◆ TO DO
Locate the word "labels" in the data below, then copy every line that holds it.

Stored data

────────────────────────────────────────

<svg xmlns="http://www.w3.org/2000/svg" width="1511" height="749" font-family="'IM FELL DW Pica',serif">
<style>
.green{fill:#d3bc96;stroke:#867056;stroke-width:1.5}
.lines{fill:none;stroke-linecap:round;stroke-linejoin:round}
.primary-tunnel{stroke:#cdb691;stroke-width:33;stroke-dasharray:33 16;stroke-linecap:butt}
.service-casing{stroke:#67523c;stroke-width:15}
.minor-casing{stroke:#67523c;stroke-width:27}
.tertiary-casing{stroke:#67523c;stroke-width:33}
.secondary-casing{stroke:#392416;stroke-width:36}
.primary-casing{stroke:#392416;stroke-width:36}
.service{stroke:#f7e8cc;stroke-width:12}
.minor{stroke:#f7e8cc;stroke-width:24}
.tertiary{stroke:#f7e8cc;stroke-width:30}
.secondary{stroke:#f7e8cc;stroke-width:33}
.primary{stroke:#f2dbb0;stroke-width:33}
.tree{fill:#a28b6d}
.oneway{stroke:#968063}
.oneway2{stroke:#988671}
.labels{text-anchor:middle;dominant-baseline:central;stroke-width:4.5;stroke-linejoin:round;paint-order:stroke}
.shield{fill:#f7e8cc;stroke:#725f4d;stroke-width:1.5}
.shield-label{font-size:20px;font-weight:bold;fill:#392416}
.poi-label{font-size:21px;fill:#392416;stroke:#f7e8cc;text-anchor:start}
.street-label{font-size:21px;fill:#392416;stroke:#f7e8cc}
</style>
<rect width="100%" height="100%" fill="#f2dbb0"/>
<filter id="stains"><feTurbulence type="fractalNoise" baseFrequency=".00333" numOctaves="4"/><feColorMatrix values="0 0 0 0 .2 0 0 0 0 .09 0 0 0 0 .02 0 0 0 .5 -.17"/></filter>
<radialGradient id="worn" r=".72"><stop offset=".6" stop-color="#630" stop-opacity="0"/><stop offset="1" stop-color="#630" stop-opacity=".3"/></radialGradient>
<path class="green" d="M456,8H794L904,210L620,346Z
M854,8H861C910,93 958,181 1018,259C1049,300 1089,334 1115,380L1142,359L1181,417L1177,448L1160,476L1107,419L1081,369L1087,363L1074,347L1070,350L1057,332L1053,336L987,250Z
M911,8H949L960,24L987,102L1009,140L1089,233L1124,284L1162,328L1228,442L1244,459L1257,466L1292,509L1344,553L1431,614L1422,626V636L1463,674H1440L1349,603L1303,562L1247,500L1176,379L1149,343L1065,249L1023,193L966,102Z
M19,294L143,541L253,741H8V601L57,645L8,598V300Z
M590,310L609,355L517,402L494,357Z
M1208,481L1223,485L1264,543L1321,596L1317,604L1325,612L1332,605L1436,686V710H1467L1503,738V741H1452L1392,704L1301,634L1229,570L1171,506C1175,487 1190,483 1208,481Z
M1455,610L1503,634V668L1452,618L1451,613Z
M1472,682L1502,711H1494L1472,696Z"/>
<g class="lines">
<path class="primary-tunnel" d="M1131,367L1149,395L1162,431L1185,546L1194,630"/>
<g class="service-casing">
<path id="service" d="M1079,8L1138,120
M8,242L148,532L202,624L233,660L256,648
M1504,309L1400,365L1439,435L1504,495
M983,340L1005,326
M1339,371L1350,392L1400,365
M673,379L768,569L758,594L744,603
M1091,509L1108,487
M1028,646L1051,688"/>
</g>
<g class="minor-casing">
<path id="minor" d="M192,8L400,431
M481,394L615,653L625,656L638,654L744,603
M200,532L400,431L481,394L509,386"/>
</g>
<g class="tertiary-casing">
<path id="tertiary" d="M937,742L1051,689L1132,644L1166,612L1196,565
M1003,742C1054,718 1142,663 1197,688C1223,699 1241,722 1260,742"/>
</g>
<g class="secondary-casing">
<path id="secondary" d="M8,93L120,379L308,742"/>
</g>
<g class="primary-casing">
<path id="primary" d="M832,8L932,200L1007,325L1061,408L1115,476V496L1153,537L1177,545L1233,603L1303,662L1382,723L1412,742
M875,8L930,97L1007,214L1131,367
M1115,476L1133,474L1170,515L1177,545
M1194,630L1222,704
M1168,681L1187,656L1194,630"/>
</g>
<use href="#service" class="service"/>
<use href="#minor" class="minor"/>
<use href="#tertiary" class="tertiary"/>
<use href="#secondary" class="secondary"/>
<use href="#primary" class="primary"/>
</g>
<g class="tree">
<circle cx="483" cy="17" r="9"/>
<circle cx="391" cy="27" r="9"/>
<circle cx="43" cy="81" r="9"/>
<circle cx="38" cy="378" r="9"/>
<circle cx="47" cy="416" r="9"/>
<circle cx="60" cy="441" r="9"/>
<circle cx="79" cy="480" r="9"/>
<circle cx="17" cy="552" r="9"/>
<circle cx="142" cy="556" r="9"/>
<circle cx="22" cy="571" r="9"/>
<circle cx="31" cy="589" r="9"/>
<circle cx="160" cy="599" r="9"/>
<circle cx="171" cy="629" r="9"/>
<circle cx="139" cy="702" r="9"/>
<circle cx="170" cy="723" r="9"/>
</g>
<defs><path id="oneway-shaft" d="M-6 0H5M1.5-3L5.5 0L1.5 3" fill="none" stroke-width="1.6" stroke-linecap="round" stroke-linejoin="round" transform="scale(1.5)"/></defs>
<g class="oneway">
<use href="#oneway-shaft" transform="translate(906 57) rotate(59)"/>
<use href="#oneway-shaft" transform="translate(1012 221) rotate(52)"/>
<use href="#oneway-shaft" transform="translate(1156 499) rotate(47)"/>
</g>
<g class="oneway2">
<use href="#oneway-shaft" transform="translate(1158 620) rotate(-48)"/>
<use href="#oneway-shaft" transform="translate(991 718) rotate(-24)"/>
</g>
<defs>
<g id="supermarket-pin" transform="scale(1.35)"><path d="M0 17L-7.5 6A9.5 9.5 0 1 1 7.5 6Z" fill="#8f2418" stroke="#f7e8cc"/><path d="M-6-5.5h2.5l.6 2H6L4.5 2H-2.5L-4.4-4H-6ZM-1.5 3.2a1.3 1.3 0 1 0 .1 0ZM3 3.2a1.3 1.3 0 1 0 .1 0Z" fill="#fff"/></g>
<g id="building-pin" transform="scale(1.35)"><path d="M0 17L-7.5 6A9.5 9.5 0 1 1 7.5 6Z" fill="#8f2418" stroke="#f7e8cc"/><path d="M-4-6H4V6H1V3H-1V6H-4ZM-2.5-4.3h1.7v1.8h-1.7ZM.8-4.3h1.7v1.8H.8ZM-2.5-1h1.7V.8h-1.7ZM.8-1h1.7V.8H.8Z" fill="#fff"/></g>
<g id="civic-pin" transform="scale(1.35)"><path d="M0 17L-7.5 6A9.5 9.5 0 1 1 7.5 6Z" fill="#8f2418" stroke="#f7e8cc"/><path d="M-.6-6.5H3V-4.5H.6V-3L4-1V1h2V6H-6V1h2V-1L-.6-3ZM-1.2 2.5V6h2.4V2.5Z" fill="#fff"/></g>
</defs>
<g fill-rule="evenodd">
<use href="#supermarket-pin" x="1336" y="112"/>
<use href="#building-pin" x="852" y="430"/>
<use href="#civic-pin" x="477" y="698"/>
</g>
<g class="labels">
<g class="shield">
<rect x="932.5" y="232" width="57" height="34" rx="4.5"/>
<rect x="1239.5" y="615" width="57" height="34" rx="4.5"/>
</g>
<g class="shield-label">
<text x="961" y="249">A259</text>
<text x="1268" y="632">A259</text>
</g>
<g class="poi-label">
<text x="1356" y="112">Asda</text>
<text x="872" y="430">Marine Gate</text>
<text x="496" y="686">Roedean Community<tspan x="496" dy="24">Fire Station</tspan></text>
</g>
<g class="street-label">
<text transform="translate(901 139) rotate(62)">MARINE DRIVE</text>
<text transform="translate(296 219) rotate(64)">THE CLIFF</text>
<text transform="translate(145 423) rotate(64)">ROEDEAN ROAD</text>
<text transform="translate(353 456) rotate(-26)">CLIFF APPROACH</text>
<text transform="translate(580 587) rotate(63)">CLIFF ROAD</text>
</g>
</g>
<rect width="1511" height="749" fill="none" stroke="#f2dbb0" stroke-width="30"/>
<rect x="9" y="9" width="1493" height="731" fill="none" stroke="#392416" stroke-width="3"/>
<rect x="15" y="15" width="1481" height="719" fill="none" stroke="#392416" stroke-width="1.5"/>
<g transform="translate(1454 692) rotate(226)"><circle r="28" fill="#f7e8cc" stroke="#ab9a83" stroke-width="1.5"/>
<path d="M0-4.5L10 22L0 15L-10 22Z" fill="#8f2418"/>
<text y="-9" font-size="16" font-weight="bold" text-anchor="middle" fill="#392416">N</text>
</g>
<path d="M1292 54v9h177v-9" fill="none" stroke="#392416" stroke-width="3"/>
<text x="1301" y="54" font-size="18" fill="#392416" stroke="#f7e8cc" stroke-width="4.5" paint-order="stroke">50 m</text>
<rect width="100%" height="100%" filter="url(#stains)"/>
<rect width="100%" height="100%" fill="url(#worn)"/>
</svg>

────────────────────────────────────────

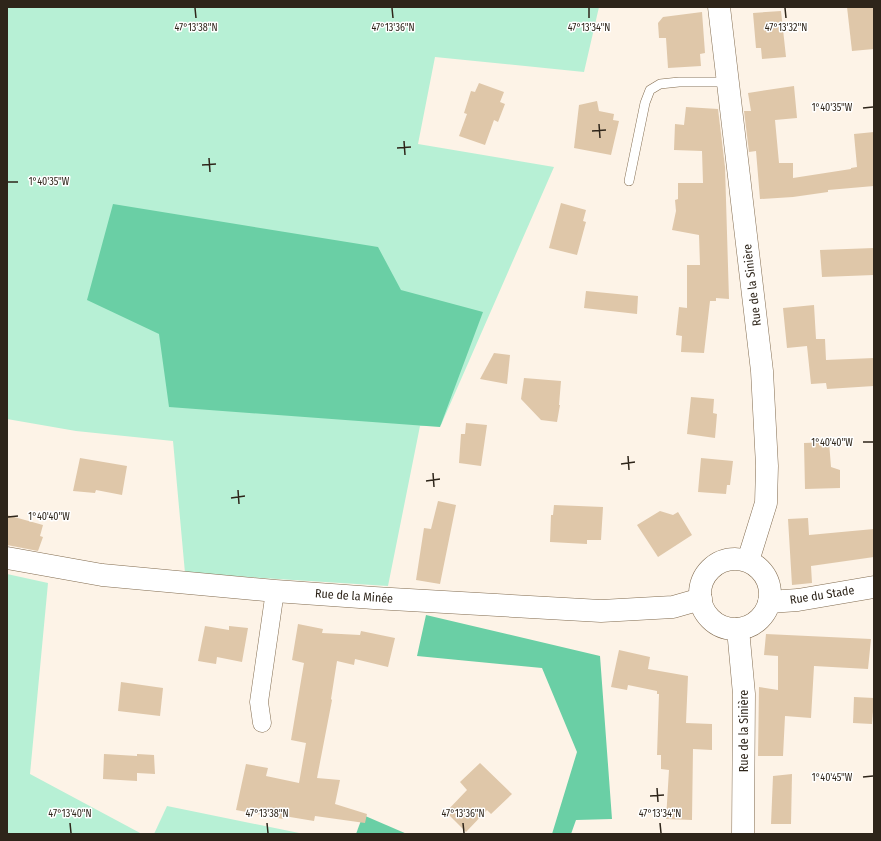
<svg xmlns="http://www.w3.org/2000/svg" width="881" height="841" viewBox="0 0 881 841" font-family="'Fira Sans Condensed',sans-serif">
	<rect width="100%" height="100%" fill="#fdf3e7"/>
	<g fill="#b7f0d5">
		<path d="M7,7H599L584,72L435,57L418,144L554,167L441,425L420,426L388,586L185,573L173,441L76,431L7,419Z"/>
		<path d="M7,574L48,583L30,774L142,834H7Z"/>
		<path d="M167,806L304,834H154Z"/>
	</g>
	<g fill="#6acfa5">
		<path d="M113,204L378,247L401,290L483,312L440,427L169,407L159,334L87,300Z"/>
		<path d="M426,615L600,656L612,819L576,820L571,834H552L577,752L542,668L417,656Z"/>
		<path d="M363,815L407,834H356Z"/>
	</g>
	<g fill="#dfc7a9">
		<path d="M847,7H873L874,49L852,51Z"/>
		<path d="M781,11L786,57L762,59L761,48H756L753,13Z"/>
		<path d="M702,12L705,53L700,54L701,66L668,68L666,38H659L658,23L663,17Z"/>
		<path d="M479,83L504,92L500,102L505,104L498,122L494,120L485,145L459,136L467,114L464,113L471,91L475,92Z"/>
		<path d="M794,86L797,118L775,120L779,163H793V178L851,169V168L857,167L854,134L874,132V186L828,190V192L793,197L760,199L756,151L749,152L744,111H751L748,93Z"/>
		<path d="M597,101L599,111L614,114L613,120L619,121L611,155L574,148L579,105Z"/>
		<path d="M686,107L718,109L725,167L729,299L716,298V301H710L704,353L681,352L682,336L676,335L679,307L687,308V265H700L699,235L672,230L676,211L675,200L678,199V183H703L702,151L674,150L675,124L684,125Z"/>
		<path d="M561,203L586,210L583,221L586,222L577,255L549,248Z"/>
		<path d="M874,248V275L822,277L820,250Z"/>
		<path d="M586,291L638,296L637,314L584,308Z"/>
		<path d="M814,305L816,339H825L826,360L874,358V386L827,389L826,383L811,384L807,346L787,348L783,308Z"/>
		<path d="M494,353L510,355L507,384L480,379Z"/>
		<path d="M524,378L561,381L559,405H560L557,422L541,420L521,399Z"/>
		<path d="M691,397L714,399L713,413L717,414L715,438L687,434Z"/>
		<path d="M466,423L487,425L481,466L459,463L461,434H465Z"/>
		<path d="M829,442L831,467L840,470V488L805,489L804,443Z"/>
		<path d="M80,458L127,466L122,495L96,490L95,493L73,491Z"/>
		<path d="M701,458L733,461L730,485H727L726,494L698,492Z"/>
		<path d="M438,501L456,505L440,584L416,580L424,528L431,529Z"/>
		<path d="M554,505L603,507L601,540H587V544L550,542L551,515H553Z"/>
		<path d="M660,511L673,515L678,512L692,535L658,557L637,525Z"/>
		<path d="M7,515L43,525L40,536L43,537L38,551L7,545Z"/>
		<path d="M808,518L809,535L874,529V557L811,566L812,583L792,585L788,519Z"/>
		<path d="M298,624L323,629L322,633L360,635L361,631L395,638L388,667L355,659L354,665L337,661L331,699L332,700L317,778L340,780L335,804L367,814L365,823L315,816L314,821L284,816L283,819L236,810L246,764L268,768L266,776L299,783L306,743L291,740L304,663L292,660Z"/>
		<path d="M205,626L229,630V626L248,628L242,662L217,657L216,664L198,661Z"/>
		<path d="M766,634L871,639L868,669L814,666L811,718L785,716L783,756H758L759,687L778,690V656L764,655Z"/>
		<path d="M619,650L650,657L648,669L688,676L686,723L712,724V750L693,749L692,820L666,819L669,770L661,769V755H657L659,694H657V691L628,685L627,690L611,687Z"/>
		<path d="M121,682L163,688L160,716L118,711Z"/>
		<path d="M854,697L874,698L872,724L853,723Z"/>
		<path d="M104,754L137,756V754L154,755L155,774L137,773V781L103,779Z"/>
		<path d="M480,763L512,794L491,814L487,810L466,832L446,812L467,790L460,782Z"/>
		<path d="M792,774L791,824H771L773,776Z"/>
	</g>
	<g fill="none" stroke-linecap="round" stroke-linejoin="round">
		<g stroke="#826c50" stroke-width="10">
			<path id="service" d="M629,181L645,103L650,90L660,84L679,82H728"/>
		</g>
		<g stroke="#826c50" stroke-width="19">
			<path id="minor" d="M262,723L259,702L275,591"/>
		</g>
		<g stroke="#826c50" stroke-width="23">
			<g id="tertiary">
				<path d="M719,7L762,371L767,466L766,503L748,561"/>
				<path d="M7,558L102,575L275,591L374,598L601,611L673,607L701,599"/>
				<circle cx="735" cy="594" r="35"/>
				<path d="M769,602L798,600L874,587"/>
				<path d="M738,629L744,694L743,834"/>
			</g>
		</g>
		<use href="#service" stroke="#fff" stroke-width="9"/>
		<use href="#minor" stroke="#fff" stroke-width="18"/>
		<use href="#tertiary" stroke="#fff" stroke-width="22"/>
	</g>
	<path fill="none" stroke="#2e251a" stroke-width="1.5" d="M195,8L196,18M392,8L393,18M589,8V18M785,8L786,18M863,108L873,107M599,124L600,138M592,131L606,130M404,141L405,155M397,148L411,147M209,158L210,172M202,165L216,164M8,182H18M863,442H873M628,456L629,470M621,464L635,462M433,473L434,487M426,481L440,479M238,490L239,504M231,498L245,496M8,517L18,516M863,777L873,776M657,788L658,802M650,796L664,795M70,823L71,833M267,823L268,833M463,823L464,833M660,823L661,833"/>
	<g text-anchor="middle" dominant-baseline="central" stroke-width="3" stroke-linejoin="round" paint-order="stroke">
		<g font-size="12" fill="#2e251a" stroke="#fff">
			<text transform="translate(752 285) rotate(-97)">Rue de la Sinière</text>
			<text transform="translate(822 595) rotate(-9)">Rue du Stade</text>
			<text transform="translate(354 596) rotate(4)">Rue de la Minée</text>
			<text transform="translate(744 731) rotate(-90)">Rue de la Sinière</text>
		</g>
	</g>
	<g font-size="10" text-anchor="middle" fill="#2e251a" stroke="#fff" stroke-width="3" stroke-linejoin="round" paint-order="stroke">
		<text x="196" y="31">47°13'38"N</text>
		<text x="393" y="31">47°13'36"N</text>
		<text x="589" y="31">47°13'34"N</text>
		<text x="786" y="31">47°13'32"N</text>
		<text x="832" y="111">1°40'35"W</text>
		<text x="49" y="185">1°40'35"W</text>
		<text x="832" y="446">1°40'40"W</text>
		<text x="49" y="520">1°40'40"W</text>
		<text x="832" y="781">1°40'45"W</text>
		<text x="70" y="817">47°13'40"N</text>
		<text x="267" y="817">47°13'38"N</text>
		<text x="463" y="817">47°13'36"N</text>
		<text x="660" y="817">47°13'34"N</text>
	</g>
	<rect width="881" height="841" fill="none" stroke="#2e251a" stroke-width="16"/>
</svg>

────────────────────────────────────────

◆ OUTPUT BELOW
.labels{text-anchor:middle;dominant-baseline:central;stroke-width:4.5;stroke-linejoin:round;paint-order:stroke}
<g class="labels">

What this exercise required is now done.